### What you should do
How many lines in the rows below contain the word "bowel"? Reply with the number alone.
== Data rows
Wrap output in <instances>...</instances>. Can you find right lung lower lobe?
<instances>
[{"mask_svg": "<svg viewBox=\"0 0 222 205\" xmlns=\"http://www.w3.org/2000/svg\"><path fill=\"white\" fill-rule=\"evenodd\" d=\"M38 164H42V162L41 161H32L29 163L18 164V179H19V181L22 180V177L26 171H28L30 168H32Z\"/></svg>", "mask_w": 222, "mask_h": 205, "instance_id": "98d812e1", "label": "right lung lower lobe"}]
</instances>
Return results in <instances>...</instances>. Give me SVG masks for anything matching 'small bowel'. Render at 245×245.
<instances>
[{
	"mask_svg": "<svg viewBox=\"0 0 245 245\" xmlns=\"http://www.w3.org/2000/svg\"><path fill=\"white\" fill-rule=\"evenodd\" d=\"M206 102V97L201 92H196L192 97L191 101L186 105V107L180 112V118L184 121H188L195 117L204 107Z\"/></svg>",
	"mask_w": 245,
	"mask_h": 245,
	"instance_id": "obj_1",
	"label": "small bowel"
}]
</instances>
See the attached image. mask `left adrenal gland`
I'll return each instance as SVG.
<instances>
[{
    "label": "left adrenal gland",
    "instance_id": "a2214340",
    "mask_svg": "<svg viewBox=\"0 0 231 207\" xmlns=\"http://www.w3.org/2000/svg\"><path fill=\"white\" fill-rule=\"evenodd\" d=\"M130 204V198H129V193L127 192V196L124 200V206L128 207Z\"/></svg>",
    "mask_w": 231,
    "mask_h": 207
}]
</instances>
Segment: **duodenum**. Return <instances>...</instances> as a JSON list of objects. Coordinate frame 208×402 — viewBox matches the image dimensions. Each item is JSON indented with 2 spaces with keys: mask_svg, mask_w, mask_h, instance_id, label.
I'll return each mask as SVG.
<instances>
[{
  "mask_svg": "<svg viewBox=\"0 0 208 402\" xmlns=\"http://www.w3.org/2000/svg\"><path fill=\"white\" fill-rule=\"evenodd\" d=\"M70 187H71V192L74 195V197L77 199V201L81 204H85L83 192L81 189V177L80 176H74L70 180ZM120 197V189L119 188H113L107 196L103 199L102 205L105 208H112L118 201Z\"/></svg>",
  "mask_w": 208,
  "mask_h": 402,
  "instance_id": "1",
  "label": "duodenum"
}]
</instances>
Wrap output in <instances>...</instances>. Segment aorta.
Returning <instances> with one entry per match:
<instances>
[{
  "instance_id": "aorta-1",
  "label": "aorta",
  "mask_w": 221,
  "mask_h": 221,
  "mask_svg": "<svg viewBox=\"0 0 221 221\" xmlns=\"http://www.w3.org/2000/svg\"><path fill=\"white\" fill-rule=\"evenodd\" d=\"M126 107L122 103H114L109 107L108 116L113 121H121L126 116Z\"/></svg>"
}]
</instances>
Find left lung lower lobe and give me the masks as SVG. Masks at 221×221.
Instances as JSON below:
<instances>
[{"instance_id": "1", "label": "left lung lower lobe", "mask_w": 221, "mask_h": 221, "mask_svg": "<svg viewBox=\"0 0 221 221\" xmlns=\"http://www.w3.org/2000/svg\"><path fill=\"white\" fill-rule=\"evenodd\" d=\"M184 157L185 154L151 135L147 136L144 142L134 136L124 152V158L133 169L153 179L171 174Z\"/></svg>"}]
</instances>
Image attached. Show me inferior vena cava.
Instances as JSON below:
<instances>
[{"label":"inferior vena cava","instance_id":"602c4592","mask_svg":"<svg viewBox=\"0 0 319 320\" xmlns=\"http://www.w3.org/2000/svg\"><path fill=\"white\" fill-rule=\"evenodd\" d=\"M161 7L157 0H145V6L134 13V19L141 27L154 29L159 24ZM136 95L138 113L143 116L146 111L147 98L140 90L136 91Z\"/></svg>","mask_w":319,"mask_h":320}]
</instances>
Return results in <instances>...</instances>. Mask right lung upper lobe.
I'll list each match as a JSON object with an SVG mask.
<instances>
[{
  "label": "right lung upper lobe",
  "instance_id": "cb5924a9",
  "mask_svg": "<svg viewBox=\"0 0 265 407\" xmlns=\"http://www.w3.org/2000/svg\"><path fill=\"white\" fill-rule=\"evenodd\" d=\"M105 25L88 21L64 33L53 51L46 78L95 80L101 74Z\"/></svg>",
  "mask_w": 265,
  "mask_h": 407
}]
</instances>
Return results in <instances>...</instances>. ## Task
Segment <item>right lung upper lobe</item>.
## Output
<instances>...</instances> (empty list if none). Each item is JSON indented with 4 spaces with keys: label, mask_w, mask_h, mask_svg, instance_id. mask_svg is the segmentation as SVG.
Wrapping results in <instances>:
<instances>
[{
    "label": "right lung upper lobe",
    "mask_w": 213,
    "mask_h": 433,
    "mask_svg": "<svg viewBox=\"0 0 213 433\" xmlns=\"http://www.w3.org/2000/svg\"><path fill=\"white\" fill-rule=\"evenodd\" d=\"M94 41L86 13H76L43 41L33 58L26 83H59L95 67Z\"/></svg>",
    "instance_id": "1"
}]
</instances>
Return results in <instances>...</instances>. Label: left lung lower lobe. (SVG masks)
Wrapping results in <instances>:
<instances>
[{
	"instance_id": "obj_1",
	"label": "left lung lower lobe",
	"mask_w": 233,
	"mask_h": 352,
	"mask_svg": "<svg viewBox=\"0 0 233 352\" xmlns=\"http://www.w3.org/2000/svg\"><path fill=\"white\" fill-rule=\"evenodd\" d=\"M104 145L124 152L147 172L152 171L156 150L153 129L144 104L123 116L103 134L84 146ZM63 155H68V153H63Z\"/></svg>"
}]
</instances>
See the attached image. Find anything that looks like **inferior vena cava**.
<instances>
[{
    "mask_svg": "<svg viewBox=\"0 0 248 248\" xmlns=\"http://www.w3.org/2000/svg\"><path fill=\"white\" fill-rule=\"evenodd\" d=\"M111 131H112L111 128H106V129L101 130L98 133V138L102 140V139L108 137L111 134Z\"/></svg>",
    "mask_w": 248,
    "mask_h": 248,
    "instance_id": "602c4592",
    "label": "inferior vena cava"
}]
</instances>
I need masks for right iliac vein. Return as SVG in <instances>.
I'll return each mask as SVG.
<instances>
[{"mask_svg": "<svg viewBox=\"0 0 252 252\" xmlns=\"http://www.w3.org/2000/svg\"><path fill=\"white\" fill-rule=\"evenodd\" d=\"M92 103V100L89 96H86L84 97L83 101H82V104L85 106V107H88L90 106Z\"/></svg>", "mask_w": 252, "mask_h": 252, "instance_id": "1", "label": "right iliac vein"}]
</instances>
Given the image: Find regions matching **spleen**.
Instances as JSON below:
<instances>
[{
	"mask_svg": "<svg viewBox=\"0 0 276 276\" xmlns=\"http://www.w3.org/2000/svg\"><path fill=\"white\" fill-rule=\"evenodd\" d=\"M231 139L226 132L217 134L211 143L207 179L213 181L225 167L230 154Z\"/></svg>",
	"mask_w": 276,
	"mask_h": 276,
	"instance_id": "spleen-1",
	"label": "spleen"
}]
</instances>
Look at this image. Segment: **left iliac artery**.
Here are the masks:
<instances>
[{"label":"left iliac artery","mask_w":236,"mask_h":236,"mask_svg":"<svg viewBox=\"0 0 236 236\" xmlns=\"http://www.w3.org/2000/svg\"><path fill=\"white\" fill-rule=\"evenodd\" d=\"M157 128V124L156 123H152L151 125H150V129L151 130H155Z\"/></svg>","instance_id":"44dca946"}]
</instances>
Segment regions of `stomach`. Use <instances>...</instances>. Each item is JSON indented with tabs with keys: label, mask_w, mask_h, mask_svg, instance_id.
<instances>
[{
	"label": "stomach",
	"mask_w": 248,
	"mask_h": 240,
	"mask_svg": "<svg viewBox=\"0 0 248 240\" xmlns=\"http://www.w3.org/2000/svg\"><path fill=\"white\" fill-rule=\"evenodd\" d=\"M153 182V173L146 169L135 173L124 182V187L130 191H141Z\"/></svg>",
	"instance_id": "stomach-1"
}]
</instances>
====
### Full solution
2